#### INSTRUCTIONS FOR THE TASK:
Look through the listing below for the line with "pinky tip: (207, 223)" and the line with "pinky tip: (134, 58)". Copy both, along with every line between them, exactly and with no pictures.

#### RECORDS TO PROCESS:
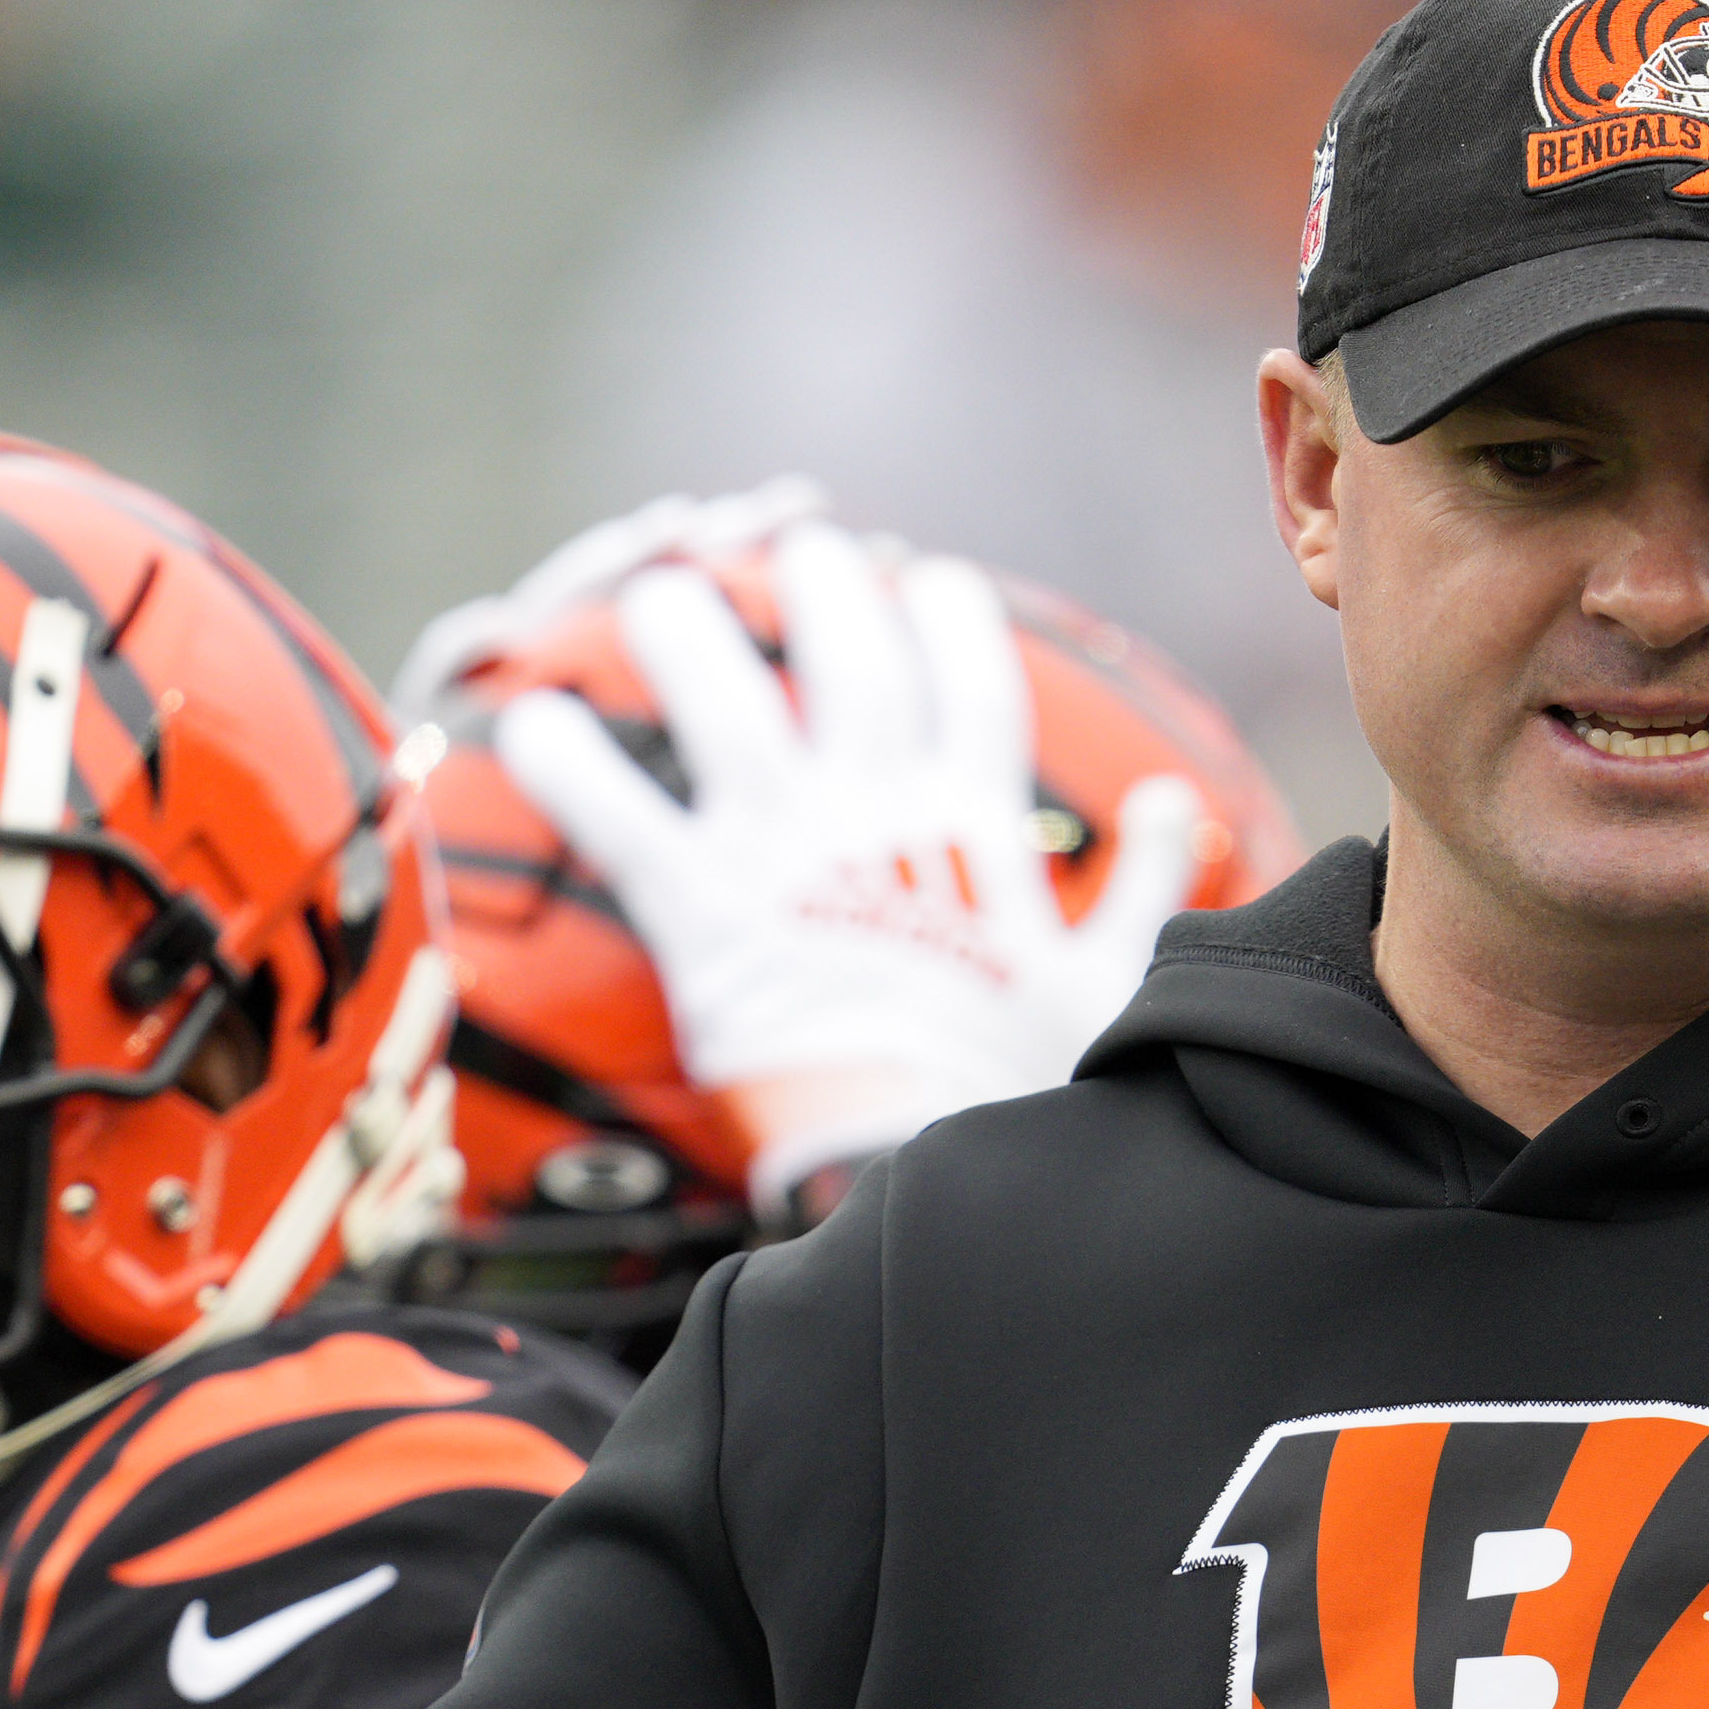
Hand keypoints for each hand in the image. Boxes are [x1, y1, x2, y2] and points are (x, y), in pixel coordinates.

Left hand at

* * *

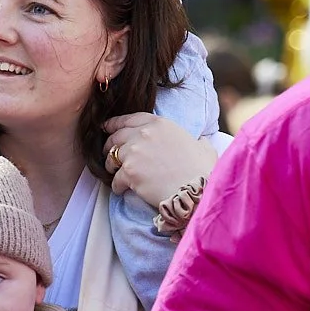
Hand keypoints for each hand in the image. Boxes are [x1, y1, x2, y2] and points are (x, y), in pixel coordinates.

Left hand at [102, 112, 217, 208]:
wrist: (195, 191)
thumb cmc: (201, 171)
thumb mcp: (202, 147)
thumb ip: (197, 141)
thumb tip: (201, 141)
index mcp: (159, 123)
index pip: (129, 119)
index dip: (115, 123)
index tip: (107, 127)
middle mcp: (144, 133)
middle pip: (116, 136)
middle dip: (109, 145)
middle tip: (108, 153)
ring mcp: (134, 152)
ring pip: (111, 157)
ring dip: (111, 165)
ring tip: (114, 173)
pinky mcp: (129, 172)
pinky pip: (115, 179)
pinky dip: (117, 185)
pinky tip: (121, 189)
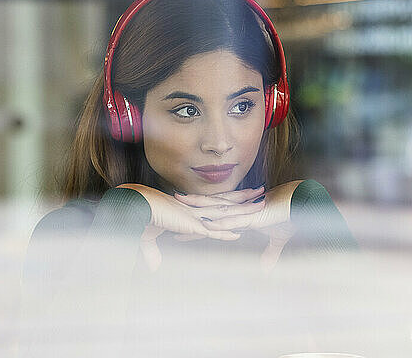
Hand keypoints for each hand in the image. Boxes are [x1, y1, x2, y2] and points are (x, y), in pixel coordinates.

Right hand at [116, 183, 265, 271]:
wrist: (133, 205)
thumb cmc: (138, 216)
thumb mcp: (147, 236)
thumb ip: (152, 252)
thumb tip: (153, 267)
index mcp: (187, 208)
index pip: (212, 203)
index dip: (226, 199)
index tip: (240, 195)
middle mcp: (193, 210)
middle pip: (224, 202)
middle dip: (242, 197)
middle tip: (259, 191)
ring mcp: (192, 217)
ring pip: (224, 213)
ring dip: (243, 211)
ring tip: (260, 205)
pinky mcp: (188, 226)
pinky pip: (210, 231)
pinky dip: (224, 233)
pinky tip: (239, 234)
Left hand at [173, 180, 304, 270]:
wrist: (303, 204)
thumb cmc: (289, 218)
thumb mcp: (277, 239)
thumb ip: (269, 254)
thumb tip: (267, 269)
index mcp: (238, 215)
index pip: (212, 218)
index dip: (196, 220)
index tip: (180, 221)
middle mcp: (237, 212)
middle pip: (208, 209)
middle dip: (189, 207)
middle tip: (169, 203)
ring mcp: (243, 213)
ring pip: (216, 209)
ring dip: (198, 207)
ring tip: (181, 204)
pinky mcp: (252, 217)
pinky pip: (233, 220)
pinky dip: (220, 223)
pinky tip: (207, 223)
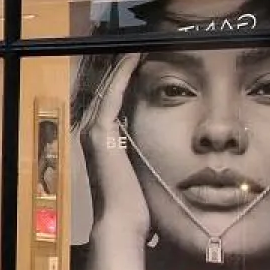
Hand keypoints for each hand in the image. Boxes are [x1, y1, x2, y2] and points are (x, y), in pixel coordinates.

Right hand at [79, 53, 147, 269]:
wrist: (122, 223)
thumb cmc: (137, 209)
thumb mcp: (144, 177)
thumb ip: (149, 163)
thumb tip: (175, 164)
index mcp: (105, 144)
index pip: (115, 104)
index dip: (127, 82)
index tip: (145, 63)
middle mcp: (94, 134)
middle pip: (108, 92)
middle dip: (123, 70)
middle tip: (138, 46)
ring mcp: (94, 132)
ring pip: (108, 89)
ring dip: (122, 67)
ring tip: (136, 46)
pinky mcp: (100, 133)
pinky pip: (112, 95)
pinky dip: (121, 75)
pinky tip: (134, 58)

#### EXERCISE OUTPUT:
pinky tip: (207, 223)
Hand keypoints for each hand in the image. Boxes are [x1, y1, x2, y2] and points are (x, y), in pixel coordinates.

Right hand at [79, 53, 147, 269]:
wrist: (122, 223)
thumb cmc: (137, 209)
thumb mcp: (144, 177)
thumb ip: (149, 163)
thumb tip: (175, 164)
index mcp: (105, 144)
index pip: (115, 104)
index dip: (127, 82)
index tip: (145, 63)
middle mcp: (94, 134)
middle pip: (108, 92)
middle dip: (123, 70)
middle tip: (138, 46)
ring mcp: (94, 132)
ring pip: (108, 89)
ring dip: (122, 67)
ring tip: (136, 46)
pinky mcp: (100, 133)
pinky pip: (112, 95)
pinky dip: (121, 75)
pinky tip: (134, 58)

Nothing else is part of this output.